Colin Powell follows Richard Armitage’s remarks last month:
“We understand the importance of Article 9 to the Japanese people and why it’s in your Constitution,” he said in an interview with The Asahi Shimbun and other Japanese media representatives here.
“But at the same time, if Japan is going to play a full role on the world stage and become a full active participating member of the Security Council and have the kinds of obligations that it would pick up as a (council) member, then Article 9 would have to be examined in that light.”
Powell added, however, the decision is “absolutely, entirely up to the Japanese people to decide because it is in your Constitution, and the United States would never presume to offer an opinion.”
I don’t know. That sounds like an opinion to me. It’s not an order, perhaps, but it’s a pretty clear recommendation. Not that I think there’s anything wrong with that. Renouncing aggression, by a country that had just tried to take over half the neighboring continent and had a known history of belligerence, was a good thing for the post-War constitution. At that point, Japan’s job was to take its place among free societies.
Of course, we want any free society to be committed, as Prime Minister Koizumi said at his war commemoration speech last week, to a world without war. But times have changed. Japan is rich and influential and is a possible target for terrorists. The US is still its protector, but we may be planning to shift forces out of Asia. South Korea, Taiwan, Singapore, and Hong Kong have become the Tiger Economies (and the former two have democratized, while the last remains freer than the Chinese mainland). And the PRC has awakened from its Mao-era economic disasters and is showing renewed geopolitical ambitions.
You know, it’s funny. When you live in Japan, this little row of rocks at the edge of the Pacific, you suddenly realize that China is a VERY LARGE country. From the viewpoint of the US, China is an ocean away. It’s big, but we’re big, too. We do have a neighbor of larger land area to the north, sure, but Canada has always been an ally and has a very low comparative population. When looking at a globe or map means reflexively putting that “You are here” sign in Tokyo, South Korea and Japan start to look like morsels being dangled in front of the Red Chinese. (And I mean right in front, since most of China’s power centers are in its east-central region.)
Yes, I’m overdramatizing–and I’m leaving out the even larger Russia, though the farawayness of Moscow and St. Petersburg and the vast wilderness of Siberia make it seem less psychologically threatening–but the point remains. It’s all very well for Japan to resolve that it won’t just up and start wars to take over more territory…I’m sorry…to liberate Asians from their Western oppressors, just because it’s feeling neighborly.

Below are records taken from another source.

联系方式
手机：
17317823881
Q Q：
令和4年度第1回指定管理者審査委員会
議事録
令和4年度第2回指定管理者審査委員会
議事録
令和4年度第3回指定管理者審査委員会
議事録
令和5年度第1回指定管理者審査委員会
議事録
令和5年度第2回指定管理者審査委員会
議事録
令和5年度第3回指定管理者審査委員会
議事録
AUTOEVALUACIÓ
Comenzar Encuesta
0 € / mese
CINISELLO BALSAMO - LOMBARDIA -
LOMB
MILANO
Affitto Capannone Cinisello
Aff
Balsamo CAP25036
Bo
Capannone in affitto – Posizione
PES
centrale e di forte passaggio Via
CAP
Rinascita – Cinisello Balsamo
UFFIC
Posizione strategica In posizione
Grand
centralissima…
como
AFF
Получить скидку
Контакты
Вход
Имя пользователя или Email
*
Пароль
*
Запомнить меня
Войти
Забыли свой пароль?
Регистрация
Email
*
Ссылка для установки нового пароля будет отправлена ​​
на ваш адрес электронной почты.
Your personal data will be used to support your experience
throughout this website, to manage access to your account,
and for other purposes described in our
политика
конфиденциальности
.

It’s another thing to say that “self-defense” is practicable if Japan is always going to wait until existing conflicts actually arrive on its shores.

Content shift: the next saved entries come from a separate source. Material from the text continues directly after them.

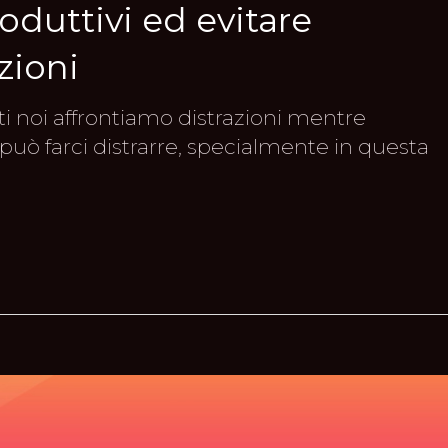
duttivi ed evitare
zioni
tti noi affrontiamo distrazioni mentre
uò farci distrarre, specialmente in questa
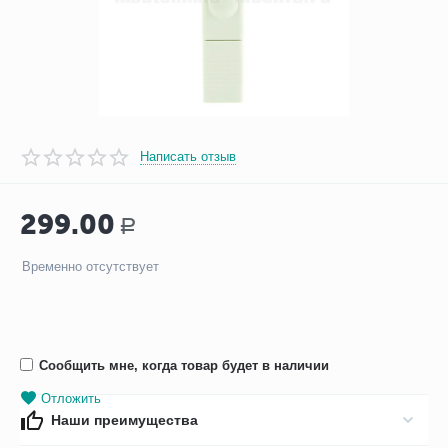
Написать отзыв
299.00
Р
Временно отсутствует
Сообщить мне, когда товар будет в наличии
Отложить
Наши преимущества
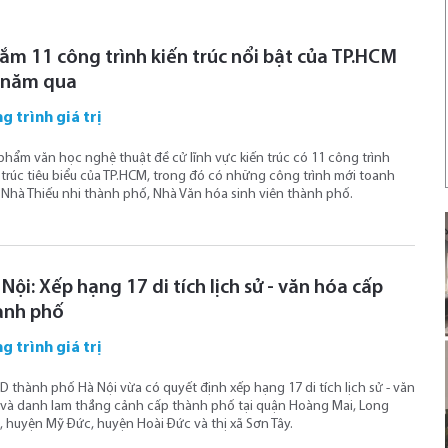
ắm 11 công trình kiến trúc nổi bật của TP.HCM
 năm qua
g trình giá trị
phẩm văn học nghệ thuật đề cử lĩnh vực kiến trúc có 11 công trình
 trúc tiêu biểu của TP.HCM, trong đó có những công trình mới toanh
Nhà Thiếu nhi thành phố, Nhà Văn hóa sinh viên thành phố.
Nội: Xếp hạng 17 di tích lịch sử - văn hóa cấp
ành phố
g trình giá trị
 thành phố Hà Nội vừa có quyết định xếp hạng 17 di tích lịch sử - văn
và danh lam thắng cảnh cấp thành phố tại quận Hoàng Mai, Long
, huyện Mỹ Đức, huyện Hoài Đức và thị xã Sơn Tây.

It’s nice for Japan’s UN delegation to keep submitting nuclear disarmament resolutions, but surely it hasn’t escaped anyone’s notice that the PRC and North Korea were among the abstainers when last year’s model came to a vote. I think we could all “express concern about the existence of a black market in nuclear weapons technology,” but now that it exists, something with a bit more teeth than “concern” will be needed to deal with it.
(BTW, I know I’ve said this a billion times, but I never, ever get used to the fact that North Korea is allowed to be a member of the UN.)

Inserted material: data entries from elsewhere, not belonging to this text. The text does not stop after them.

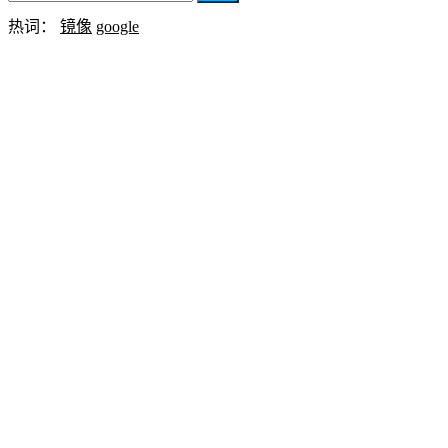
热词：
镜像
google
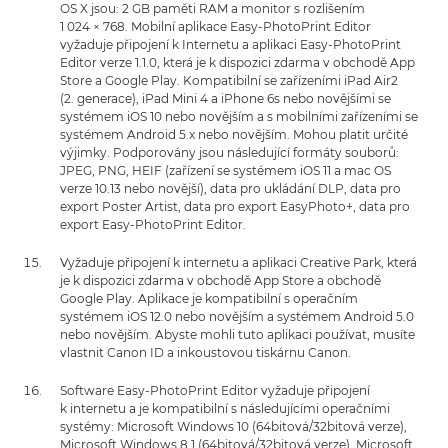
OS X jsou: 2 GB paměti RAM a monitor s rozlišením
1 024 × 768. Mobilní aplikace Easy-PhotoPrint Editor
vyžaduje připojení k Internetu a aplikaci Easy-PhotoPrint
Editor verze 1.1.0, která je k dispozici zdarma v obchodě App
Store a Google Play. Kompatibilní se zařízeními iPad Air2
(2. generace), iPad Mini 4 a iPhone 6s nebo novějšími se
systémem iOS 10 nebo novějším a s mobilními zařízeními se
systémem Android 5.x nebo novějším. Mohou platit určité
výjimky. Podporovány jsou následující formáty souborů:
JPEG, PNG, HEIF (zařízení se systémem iOS 11 a mac OS
verze 10.13 nebo novější), data pro ukládání DLP, data pro
export Poster Artist, data pro export EasyPhoto+, data pro
export Easy-PhotoPrint Editor.
Vyžaduje připojení k internetu a aplikaci Creative Park, která
je k dispozici zdarma v obchodě App Store a obchodě
Google Play. Aplikace je kompatibilní s operačním
systémem iOS 12.0 nebo novějším a systémem Android 5.0
nebo novějším. Abyste mohli tuto aplikaci používat, musíte
vlastnit Canon ID a inkoustovou tiskárnu Canon.
Software Easy-PhotoPrint Editor vyžaduje připojení
k internetu a je kompatibilní s následujícími operačními
systémy: Microsoft Windows 10 (64bitová/32bitová verze),
Microsoft Windows 8.1 (64bitová/32bitová verze), Microsoft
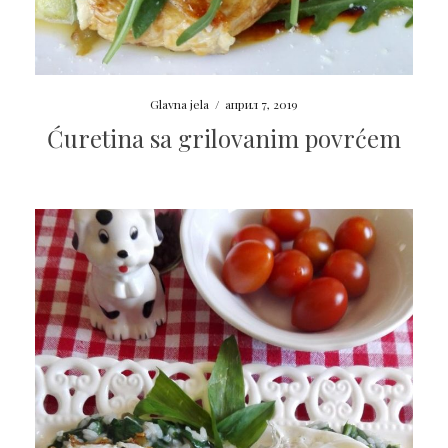
Glavna jela
/
април 7, 2019
Ćuretina sa grilovanim povrćem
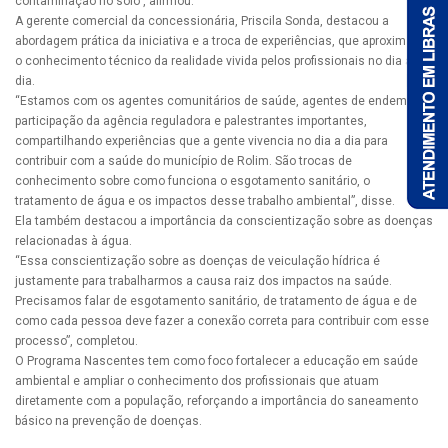
contaminação no solo”, afirmou.
A gerente comercial da concessionária, Priscila Sonda, destacou a
abordagem prática da iniciativa e a troca de experiências, que aproximam
o conhecimento técnico da realidade vivida pelos profissionais no dia a
dia.
“Estamos com os agentes comunitários de saúde, agentes de endemias,
participação da agência reguladora e palestrantes importantes,
compartilhando experiências que a gente vivencia no dia a dia para
contribuir com a saúde do município de Rolim. São trocas de
conhecimento sobre como funciona o esgotamento sanitário, o
tratamento de água e os impactos desse trabalho ambiental”, disse.
Ela também destacou a importância da conscientização sobre as doenças
relacionadas à água.
“Essa conscientização sobre as doenças de veiculação hídrica é
justamente para trabalharmos a causa raiz dos impactos na saúde.
Precisamos falar de esgotamento sanitário, de tratamento de água e de
como cada pessoa deve fazer a conexão correta para contribuir com esse
processo”, completou.
O Programa Nascentes tem como foco fortalecer a educação em saúde
ambiental e ampliar o conhecimento dos profissionais que atuam
diretamente com a população, reforçando a importância do saneamento
básico na prevenção de doenças.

Clear we-had-to-do-it combat to protect citizens or infrastructure will probably always be hard to distinguish perfectly from the use of defense issues as a smokescreen for securing access to strategic resources. But officially remaining a sitting duck–even if, as most analysts seem to believe, Japan has been for years quietly developing the ability to project force outside the archipelago–may be erring excessively in the direction of avoiding the appearance of evil. The structure of the UN Security Council is decades out of date, but as long as it exists, it would be wise for Japan to position itself for permanent membership.